What is expected: According to the thesis record, at what temporal frequency were the test patterns modulated?

Accession Number : ADA334009
Title : Exploring a Chromatic Oblique Effect.
Descriptive Note : Master's thesis,
Corporate Author : NAVAL POSTGRADUATE SCHOOL MONTEREY CA
Personal Author(s) : Curran, Paul G.
PDF Url : ADA334009
Report Date : SEP 1997
Pagination or Media Count : 104
Abstract : For centuries, military forces have used camouflage to obscure potential targets from the enemy. Because the eye is fairly adept at picking out edges, colors, and bright areas, camouflage is often used to degrade these qualities from human detection. The purpose of this thesis was to investigate the role of certain spatial, temporal, and chromatic features on the human visual system and how these features may aid the quest for better camouflage. Methods: Test patterns were spatio-temporal raised cosines of varying orientation (horizontal or vertical and oblique), spatial frequency (1, 3, and 7 cpd), and modulated at 2.0 Hz. Color contrast thresholds were determined from 16 different red-green color mixture ratios. This methodology eliminates the problems with luminance artifacts and the need to determine exact equiluminance. Results: The data formed an ellipse with the half-length measuring color ldiscrimination and the half-width measuring brightness discrimination. A maximum likelihood method was used to fit the data. Three of the four subjects showed a 3 cpd chromatic oblique effect, while the 1 and 7 cpd achromatic and chromatic oblique effect was inconsistent across subjects. Conclusions: While real-world objects are more complex than laboratory stimuli, knowledge of spatial and chromatic qualities that inhibit detection will aid the quest for better camouflage.
Descriptors : *CAMOUFLAGE, *COLORS, *LUMINANCE, SPATIAL DISTRIBUTION, MEASUREMENT, DETECTION, MAXIMUM LIKELIHOOD ESTIMATION, TEST METHODS, THESES, BRIGHTNESS, PATTERNS, VISION, STIMULI, ARTIFACTS, CHROMATICITY.

[Lens distortion estimation data]
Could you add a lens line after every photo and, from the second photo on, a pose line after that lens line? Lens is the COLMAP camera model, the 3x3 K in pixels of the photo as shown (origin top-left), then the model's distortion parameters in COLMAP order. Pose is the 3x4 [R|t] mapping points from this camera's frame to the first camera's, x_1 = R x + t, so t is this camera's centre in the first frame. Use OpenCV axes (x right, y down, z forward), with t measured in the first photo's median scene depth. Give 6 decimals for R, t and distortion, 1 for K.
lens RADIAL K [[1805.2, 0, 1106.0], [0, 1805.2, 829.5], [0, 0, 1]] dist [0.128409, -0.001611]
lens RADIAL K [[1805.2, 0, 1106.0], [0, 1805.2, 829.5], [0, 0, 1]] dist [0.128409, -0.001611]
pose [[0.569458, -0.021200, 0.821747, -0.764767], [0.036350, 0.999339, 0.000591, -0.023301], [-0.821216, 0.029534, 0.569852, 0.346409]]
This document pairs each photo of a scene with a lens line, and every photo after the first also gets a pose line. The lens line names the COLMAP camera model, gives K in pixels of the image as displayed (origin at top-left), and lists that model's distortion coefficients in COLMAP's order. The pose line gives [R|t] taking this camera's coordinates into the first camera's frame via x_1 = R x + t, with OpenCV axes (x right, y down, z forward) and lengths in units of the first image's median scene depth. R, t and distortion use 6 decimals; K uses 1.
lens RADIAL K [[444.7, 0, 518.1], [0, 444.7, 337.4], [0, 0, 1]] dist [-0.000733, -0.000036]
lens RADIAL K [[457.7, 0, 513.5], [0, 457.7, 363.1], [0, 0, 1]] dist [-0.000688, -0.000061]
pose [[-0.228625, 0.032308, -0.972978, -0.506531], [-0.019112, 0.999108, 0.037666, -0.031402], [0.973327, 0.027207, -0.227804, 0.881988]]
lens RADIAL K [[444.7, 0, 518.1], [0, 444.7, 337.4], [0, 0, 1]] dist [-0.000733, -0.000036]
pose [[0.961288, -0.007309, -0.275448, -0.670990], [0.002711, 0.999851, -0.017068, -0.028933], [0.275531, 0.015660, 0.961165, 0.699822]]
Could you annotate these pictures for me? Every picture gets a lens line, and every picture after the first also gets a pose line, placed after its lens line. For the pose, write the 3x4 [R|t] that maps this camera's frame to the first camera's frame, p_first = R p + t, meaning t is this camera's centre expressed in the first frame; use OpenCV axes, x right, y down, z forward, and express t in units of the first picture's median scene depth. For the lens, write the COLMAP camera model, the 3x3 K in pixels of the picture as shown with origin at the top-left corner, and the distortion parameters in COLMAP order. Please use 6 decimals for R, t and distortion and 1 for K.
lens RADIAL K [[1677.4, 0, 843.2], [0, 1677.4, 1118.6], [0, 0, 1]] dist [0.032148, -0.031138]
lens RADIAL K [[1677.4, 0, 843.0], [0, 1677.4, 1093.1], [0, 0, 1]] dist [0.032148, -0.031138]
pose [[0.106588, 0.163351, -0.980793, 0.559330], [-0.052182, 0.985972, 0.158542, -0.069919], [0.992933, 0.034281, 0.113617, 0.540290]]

Task answer: 2.0 Hz